#### To do:
Reproduce the entries below exactly, but only from the line containing "thumb tip: (240, 129)" to the line containing "pinky pip: (175, 264)", inclusive.

-=-=-=-=-

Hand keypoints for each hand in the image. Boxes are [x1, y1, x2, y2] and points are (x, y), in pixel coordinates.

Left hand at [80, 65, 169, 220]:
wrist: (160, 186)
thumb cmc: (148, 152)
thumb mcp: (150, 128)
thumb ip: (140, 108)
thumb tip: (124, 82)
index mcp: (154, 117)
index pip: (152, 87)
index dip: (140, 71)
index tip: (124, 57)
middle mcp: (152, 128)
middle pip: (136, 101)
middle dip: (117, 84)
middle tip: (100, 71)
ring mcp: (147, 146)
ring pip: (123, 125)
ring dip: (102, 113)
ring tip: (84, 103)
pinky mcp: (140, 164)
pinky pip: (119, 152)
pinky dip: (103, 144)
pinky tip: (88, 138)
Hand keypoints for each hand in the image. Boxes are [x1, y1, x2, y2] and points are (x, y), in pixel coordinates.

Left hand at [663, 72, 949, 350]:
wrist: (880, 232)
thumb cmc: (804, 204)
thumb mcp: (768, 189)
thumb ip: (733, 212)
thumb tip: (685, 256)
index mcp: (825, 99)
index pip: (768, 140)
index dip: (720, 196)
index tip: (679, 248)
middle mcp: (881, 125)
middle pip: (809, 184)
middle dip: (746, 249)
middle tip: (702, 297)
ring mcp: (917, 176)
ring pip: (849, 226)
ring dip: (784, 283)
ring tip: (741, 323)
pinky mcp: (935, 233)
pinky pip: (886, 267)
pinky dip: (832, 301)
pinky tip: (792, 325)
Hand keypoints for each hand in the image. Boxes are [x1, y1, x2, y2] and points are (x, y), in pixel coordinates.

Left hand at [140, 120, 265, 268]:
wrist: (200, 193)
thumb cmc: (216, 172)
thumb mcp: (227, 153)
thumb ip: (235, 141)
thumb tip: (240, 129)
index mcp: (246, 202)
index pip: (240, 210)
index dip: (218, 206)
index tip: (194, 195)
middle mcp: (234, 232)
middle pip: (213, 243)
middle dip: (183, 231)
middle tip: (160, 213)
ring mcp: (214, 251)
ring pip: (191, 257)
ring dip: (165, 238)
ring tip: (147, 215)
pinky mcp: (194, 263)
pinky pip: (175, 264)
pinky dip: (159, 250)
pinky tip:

-=-=-=-=-

#### Expected answer:
thumb tip: (240, 129)
index mcp: (246, 202)
index pip: (240, 210)
index dip: (218, 206)
index tip: (194, 195)
middle mcp: (234, 232)
middle pip: (213, 243)
middle dip: (183, 231)
middle tip: (160, 213)
ring mcp: (214, 251)
ring pip: (191, 257)
ring dip: (165, 238)
ring tip: (147, 215)
pinky mcp: (194, 263)
pinky pip: (175, 264)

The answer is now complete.